In the financier, we find the paragon of leveraged precariousness, the ideal to which all workers, no matter how humble, are instructed to aspire. They lead a form of life that strives towards maximum liquidity: one that has few durable bonds and is highly adaptable to profitable circumstances, able to respond with almost inhuman alacrity to the needs of the market. [...] Many take the “work ethic,” ethos and connections they cultivated in the financial realm into private and public management of non-financial firms and government bureaucracies, imposing their austere expectations on other workplaces and sectors. While it might be tempting to imagine that these immaterial workers transcend the body itself, such an approach would be misleading: not only do the pace and form of work take their toll on the body, but those whose bodies are marked by gender, race or ability find it challenging to persist and succeed in an informal macho corporate culture based in many ways on whom you know and what you do in your precious “down time” [...]
holy shit, this is so good (and so relevant for my book)
[...] Just as the myths of the “golden age” occlude the very real precariousness that capitalism imposed upon everyone except a select few in the post-war period, so, too, do narratives that stress post-Bretton Woods finance as out of control and corrupted mask or sideline the tremendous corrosive power it has always wielded (Lapavitsas 2013; Luxemburg 2003). As Ian Baucom (2005) illustrates in his fascinating study of finance in the transatlantic trade in enslaved Africans, financialization has long been a means to strip individuals and groups of their humanity. Quantitative and speculative techniques have consistently been employed to facilitate amoral and short-sighted processes, and to spread the liability, risk and culpability of such acts across a broad cross section of society (see LiPuma and Lee 2004). The Bretton Woods era saw the mobilization of finance towards neocolonialism, and the vast expansion of consumerism and industrial growth that is today manifesting as a massive ecological crisis (see Foster, Clark and York 2010; Ndikumana and Boyce 2011). While there is much that is new and dangerous about today’s financial economy (notably its global, computerized character, its incredible speed and chaos, and its tremendous power over all aspects of the economy), we should not make the mistake of either (a) imagining that what came immediately before was inherently “better,” or (b) that the problem is simply “finance” or “financialization.” The problem is, and has always been, capitalism, of which finance is one key articulation and mediation. Certainly there have been and yet could be less violent forms of capitalism, at least for certain populations. But this does not justify limiting our theoretical, political or ethical horizons to the reregulation of the financial sector.
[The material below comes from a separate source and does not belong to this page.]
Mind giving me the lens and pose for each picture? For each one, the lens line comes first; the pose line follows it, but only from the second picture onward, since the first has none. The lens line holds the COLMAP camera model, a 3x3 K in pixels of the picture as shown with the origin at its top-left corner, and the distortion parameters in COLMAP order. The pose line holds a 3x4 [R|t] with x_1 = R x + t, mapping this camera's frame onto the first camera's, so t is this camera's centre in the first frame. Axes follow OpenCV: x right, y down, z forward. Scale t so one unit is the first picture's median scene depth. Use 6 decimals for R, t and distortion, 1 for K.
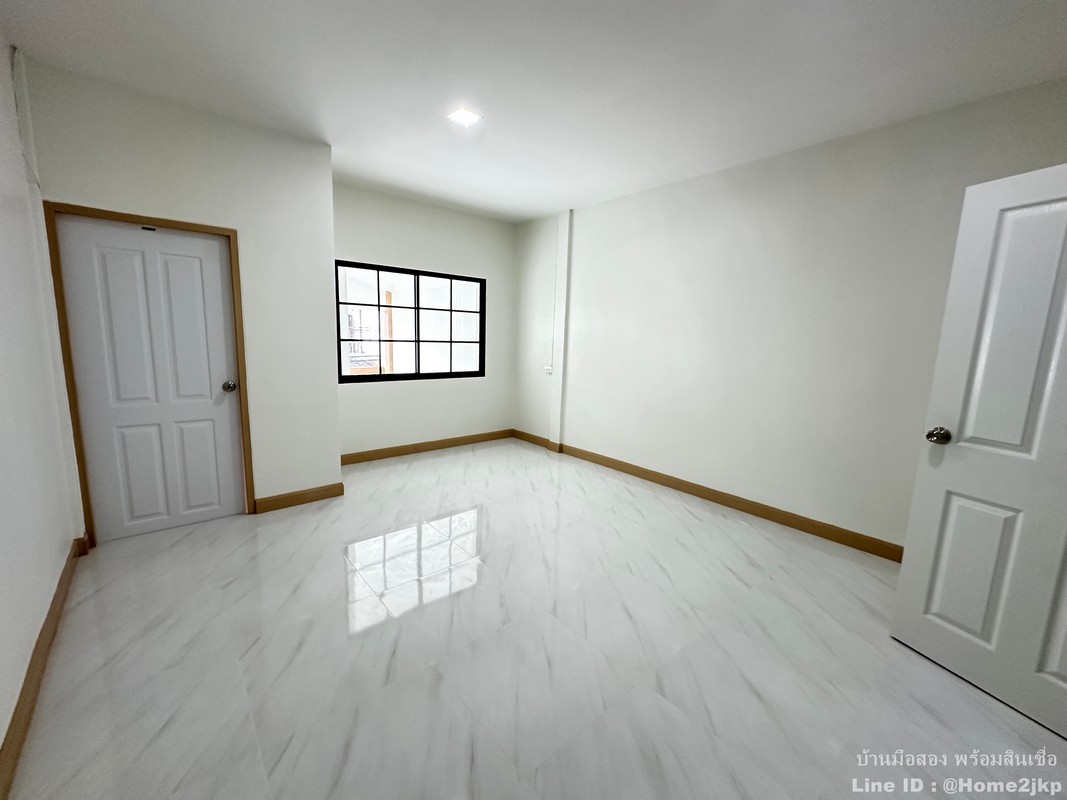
lens RADIAL K [[430.7, 0, 529.7], [0, 430.7, 398.2], [0, 0, 1]] dist [0.000240, 0.001114]
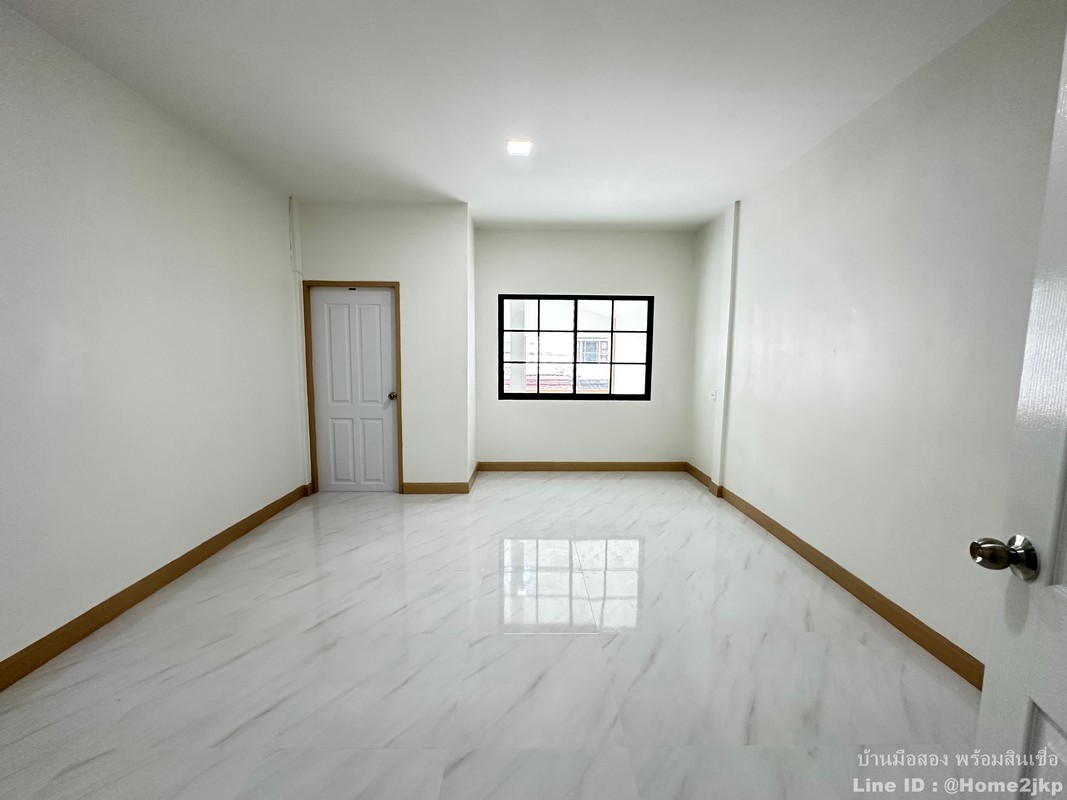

omg yes. also relevant to book
[...] Those aspiring to find work are now forced to borrow in order to cultivate knowledges, skills and competencies that save their future employers time and money: where an electrician, a fashion model or a security guard might have once been trained on the job at their employer’s expense, today they must purchase credentials and qualifications. Further, the experience of entering the workforce already in debt and fearing the grave economic consequences (not merely the higher interest rate) of failure to make payments makes for more compliant workers, fearful of losing their jobs. The so-called “developed” economies of the world are largely kept afloat by the willingness of populations to go further and further into personal debt in ways that allow retail sales, housing prices and other economic indicators to increase year over year. But, more profoundly, after 40 years of declining real wages in America, and with the rise of increasingly precarious and low-paying work, debt is a critical means by which people manage to continue to survive and participate in an increasingly consumer-driven society (McNally, 106–107). Where more and more aspects of life are commodified, debt becomes a means of survival (Ross 2014). At the very least, access to credit helps cover the (increasingly frequent) times between jobs; at worst, it supplements insufficient incomes. Soederberg (2014) has called this a system of “debtfare,” where access to sub-prime credit has largely replaced the now diminished welfare state.